# anyone using a roland pc-60?



## upgraphics (Mar 6, 2007)

Looking for anyone who has used the pc-60. I just got one and have it running. Looking for ideas on pricing etc. 
Thanks
DJ


----------



## bspchicago (Apr 12, 2007)

Just sold one, replaced it with the SP-540V.

I used it mostly for signage. The resin ribbons are expensive (approx .12/sq in.)
The ribbon also continues to feed between blank areas of the image. Quality is great.

I would charge at least .40 per sq. in. if using resin ribbons, might seem high but if you have to print an image over you will wish you have charged more.

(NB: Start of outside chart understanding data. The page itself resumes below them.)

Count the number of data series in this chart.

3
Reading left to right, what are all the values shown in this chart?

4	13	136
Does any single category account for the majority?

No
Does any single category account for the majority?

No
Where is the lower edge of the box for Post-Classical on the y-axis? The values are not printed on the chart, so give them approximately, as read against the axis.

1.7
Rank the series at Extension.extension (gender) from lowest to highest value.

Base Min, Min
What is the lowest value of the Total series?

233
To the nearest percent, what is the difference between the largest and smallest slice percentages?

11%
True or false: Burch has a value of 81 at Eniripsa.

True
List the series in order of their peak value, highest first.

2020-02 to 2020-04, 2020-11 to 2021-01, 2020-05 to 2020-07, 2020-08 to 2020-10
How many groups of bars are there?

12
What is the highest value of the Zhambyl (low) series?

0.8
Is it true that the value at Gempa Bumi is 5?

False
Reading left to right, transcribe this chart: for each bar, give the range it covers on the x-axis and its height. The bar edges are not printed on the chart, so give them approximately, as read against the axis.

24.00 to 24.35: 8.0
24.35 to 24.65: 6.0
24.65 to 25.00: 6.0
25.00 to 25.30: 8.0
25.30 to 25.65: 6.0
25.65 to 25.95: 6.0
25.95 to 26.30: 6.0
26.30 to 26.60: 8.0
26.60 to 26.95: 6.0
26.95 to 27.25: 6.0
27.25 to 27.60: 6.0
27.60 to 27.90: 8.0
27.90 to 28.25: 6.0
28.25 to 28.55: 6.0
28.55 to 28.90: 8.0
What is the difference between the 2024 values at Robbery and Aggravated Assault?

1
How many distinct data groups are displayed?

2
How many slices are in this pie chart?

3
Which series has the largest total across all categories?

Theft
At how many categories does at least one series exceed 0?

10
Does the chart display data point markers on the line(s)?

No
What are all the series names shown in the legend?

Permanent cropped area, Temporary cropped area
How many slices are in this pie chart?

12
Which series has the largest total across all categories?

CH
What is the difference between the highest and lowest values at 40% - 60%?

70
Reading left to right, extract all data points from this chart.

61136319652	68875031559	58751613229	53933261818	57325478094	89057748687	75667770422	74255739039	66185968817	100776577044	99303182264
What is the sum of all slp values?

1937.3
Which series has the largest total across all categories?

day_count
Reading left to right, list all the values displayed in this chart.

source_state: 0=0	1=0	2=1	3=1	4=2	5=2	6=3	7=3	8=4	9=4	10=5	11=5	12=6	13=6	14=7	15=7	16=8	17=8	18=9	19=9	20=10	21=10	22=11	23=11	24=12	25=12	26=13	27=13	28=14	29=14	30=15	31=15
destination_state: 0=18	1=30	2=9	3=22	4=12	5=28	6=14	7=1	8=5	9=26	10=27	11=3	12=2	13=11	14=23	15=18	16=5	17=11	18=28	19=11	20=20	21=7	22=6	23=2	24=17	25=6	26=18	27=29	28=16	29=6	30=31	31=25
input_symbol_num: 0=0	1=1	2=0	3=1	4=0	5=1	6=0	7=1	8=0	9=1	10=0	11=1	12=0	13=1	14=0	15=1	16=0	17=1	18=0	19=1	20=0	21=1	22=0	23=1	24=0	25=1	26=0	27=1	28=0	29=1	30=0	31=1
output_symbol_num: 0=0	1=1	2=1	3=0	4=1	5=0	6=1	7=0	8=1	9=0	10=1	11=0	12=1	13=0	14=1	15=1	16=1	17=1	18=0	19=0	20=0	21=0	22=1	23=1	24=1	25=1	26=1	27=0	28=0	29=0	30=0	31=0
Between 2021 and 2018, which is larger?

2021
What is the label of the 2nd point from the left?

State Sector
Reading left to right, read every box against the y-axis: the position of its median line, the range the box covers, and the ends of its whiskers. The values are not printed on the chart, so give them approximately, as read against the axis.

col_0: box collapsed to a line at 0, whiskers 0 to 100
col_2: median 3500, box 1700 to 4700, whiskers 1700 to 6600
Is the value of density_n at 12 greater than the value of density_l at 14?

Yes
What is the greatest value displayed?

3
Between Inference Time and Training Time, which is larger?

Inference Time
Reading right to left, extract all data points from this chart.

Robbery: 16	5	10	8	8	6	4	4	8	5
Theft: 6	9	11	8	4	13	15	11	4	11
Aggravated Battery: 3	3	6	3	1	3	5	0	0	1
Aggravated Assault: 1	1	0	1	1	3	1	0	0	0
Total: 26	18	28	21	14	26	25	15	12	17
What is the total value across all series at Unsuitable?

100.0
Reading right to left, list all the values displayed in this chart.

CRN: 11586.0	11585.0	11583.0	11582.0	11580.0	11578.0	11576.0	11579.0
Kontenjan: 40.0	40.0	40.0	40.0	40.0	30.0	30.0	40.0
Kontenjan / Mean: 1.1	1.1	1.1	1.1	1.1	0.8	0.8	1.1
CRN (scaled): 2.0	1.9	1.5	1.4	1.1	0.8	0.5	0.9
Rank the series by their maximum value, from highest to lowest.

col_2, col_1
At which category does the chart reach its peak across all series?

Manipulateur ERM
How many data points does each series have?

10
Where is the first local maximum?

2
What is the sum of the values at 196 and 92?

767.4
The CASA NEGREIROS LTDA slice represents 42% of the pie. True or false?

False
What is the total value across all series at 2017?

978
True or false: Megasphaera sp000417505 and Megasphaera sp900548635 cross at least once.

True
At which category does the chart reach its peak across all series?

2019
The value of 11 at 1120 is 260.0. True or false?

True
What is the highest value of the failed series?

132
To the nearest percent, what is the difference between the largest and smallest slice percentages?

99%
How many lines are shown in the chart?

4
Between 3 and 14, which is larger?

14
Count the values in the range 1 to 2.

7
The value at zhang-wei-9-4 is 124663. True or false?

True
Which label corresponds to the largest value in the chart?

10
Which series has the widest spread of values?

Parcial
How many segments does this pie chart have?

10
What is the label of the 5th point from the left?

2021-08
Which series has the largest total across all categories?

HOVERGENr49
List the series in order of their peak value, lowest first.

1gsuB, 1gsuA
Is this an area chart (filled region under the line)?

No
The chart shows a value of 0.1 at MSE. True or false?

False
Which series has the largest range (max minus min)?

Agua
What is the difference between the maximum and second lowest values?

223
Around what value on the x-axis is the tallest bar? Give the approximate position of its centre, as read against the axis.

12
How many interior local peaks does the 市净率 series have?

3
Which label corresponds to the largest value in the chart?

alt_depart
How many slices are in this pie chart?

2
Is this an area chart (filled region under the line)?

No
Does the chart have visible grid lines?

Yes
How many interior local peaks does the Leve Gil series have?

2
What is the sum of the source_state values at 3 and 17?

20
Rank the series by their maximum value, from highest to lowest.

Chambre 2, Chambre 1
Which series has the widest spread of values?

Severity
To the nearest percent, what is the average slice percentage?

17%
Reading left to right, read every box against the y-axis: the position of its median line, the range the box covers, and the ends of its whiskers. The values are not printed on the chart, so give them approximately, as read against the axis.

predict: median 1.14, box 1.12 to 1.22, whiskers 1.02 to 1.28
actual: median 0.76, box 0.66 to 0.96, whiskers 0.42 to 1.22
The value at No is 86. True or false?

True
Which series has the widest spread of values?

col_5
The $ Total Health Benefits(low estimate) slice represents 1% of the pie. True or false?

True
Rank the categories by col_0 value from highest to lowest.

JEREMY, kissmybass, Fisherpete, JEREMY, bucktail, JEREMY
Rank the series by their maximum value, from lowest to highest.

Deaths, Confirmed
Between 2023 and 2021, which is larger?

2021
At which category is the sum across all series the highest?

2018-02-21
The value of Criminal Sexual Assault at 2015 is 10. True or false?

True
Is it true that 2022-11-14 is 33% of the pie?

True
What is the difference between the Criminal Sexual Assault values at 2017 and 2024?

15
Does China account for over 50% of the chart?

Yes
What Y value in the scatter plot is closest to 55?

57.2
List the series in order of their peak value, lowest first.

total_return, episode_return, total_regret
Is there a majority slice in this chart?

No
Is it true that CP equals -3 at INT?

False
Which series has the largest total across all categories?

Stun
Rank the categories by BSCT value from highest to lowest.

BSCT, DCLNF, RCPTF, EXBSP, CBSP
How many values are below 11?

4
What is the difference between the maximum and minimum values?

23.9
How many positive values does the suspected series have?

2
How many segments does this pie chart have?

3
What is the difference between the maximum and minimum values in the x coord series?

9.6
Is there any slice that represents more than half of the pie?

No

Very slow, especially if contour cutting so be careful not to take large printing jobs. If you are cutting only for a job, you can take larger jobs but be mineful of turnaround time, again, very slow.

*Keep your printing head clean!!!* Follow the instructions for head cleaning. The PC-60 was known for head problems, $800 +shipping to California for replacement.

I'm not sure how you plan on using yours so I hoped some of what I shared helped.

Ron


----------



## upgraphics (Mar 6, 2007)

Thanks alot... Not sure how long I will keep this unit. Got a great deal on it is the only reason I got it. I have a nother cutter that will still be inservice for the quick jobs. Thanks for the info. Is your new SP-540V print and cut?.


----------



## bspchicago (Apr 12, 2007)

54" Print & Cut, Eco-Solvent Max ink.


----------